If there is one thing I love, it’s a good salty-sweet combo treat: kettle corn, popcorn mixed with dark chocolate m&ms, and chocolate covered potato chips. My husband has much more of a pure sweet tooth, however, and one of his favorites is peanut brittle. I usually try and buy a box of See’s Candies Peanut Brittle at Christmas for his stocking. Unfortunately this year all of the local kiosks were sold out one week prior to Christmas (I know, I was procrastinating but I had a 2 month old!) and I didn’t have time for an online order so his stocking was a little light on the treats. I’ve been feeling slightly guilty about it since then and decided to take matters into my own hands (and kitchen) and make some peanut brittle with a twist. What resulted from my kitchen adventures is Salted Peanut Brittle with a Hint of Lime.
In addition to the thoughts of missing holiday treats, this recipe was partly inspired by a totally addictive snack treat I discovered while in Mexico earlier this year. Have you guys tried Sabritas Sal y Limón? Those little nuggets are the perfect crunchy, salty and slightly tangy snack. Now, I’ll tell you straight up that this peanut brittle is nothing like the original. I know, why bring it up? Well, I couldn’t stop thinking about them and when I decided to make a peanut brittle, I thought back to those goodies and figured a hint of lime might be just the key to giving my brittle something unique.
Making peanut brittle can be a bit persnickety, but don’t let that scare you off. The key is to have all of your ingredients measured and close at hand as once the sugar mixture is ready, you’ll have to move quickly to get things combined before the brittle sets. Start with a well buttered baking sheet. In a nonreactive (stainless steel) sauce pan, mix together the sugar, kosher salt, and water. Don’t walk away from the stove.

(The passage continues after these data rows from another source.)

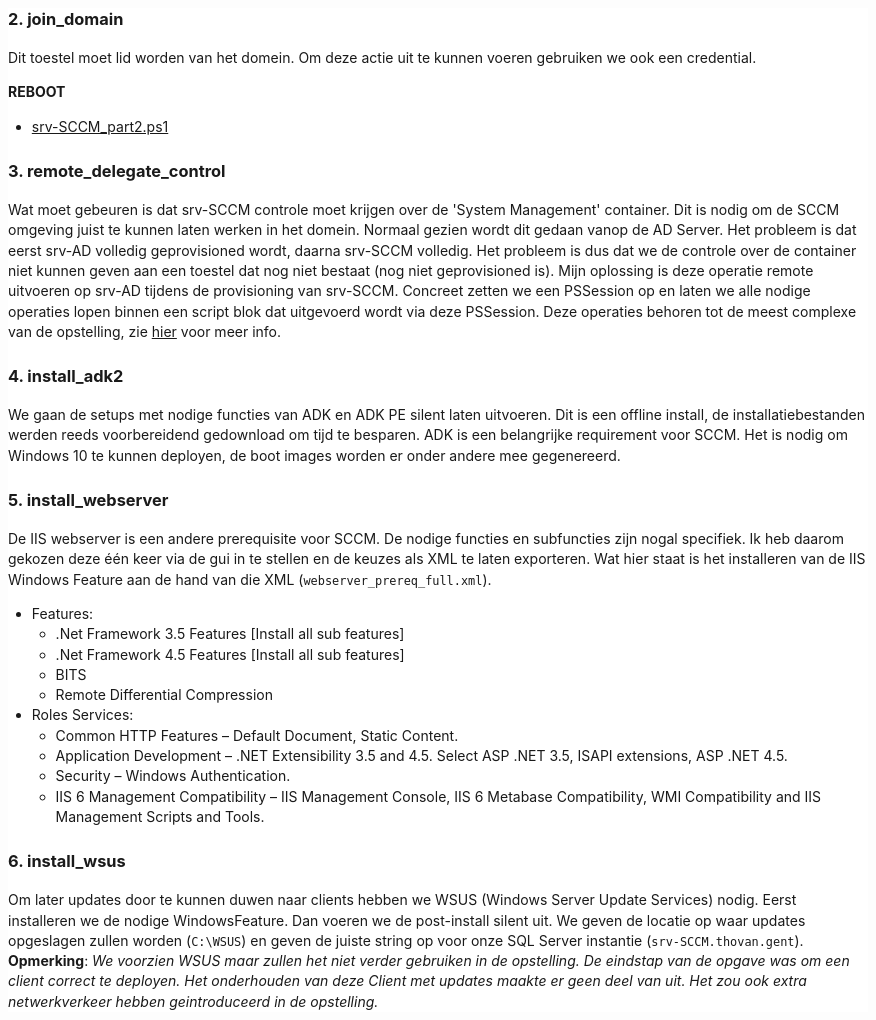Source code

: ### 2. join_domain  
Dit toestel moet lid worden van het domein. Om deze actie uit te kunnen voeren gebruiken we ook een credential.

  **REBOOT**

* [srv-SCCM_part2.ps1](../../provisioning/srv-SCCM_part2.ps1)

### 3. remote_delegate_control  
Wat moet gebeuren is dat srv-SCCM controle moet krijgen over de 'System Management' container. Dit is nodig om de SCCM omgeving juist te kunnen laten werken in het domein. Normaal gezien wordt dit gedaan vanop de AD Server. Het probleem is dat eerst srv-AD volledig geprovisioned wordt, daarna srv-SCCM volledig. Het probleem is dus dat we de controle over de container niet kunnen geven aan een toestel dat nog niet bestaat (nog niet geprovisioned is). Mijn oplossing is deze operatie remote uitvoeren op srv-AD tijdens de provisioning van srv-SCCM. Concreet zetten we een PSSession op en laten we alle nodige operaties lopen binnen een script blok dat uitgevoerd wordt via deze PSSession. Deze operaties behoren tot de meest complexe van de opstelling, zie [hier](http://justanothertechnicalblog.blogspot.com/2014/10/create-system-management-container-with.html) voor meer info.

### 4. install_adk2  
We gaan de setups met nodige functies van ADK en ADK PE silent laten uitvoeren. Dit is een offline install, de installatiebestanden werden reeds voorbereidend gedownload om tijd te besparen. ADK is een belangrijke requirement voor SCCM. Het is nodig om Windows 10 te kunnen deployen, de boot images worden er onder andere mee gegenereerd.

### 5. install_webserver  
De IIS webserver is een andere prerequisite voor SCCM. De nodige functies en subfuncties zijn nogal specifiek. Ik heb daarom gekozen deze één keer via de gui in te stellen en de keuzes als XML te laten exporteren. Wat hier staat is het installeren van de IIS Windows Feature aan de hand van die XML (`webserver_prereq_full.xml`).  
  * Features:
    * .Net Framework 3.5 Features [Install all sub features]
    * .Net Framework 4.5 Features [Install all sub features]
    * BITS
    * Remote Differential Compression  
  * Roles Services:  
    * Common HTTP Features – Default Document, Static Content.  
    * Application Development – .NET Extensibility 3.5 and 4.5. Select ASP .NET 3.5, ISAPI extensions, ASP .NET 4.5.
    * Security – Windows Authentication.
    * IIS 6 Management Compatibility – IIS Management Console, IIS 6 Metabase Compatibility, WMI Compatibility and IIS Management Scripts and Tools.

### 6. install_wsus  
Om later updates door te kunnen duwen naar clients hebben we WSUS (Windows Server Update Services) nodig. Eerst installeren we de nodige WindowsFeature. Dan voeren we de post-install silent uit. We geven de locatie op waar updates opgeslagen zullen worden (`C:\WSUS`) en geven de juiste string op voor onze SQL Server instantie (`srv-SCCM.thovan.gent`).  
**Opmerking**: *We voorzien WSUS maar zullen het niet verder gebruiken in de opstelling. De eindstap van de opgave was om een client correct te deployen. Het onderhouden van deze Client met updates maakte er geen deel van uit. Het zou ook extra netwerkverkeer hebben geintroduceerd in de opstelling.*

Over medium-high heat, allow the sugar and salt to dissolve while stirring occasionally. Continue cooking the solution until it develops a deep amber color (or if you’re using a candy thermometer, about 300 degrees). Caution: it can go from the perfect color to burned very quickly so don’t walk away during this portion. Turn off the heat, stir in the lime juice and peanuts and immediately turn out the contents of the pan onto your buttered baking sheet. With a rubber spatula, spread the brittle mixture into a layer of your desired thickness and sprinkle with a pinch of kosher salt. Allow to cool and break into bite sized pieces. Oh, and try not to eat it all at once! The brittle will keep in an airtight container for about 2 weeks.
- 1 cup granulated sugar
- 1 generous teaspoon kosher salt plus more for sprinkling
- ¼ cup water
- 3 Tablespoons fresh lime juice
- 1 cup lightly salted peanuts
- Prepared a baking sheet by coating with a light layer of room temperature butter, set aside.
- In a wide mouth sauce pan, combine sugar, kosher salt, and water.
- Cook on medium high heat, stirring occasionally, until the sugar is dissolved and a deep amber color is just beginning (approximately 300 degrees on a candy thermometer).
- Remove from the heat and quickly stir in the lime juice.
- Add the peanuts and stir to coat.
- Turn the mixture out onto the prepared baking sheet and spread into a layer of desired thickness.
- Sprinkle with additional kosher salt.
- Allow to cool and break into bite sized pieces.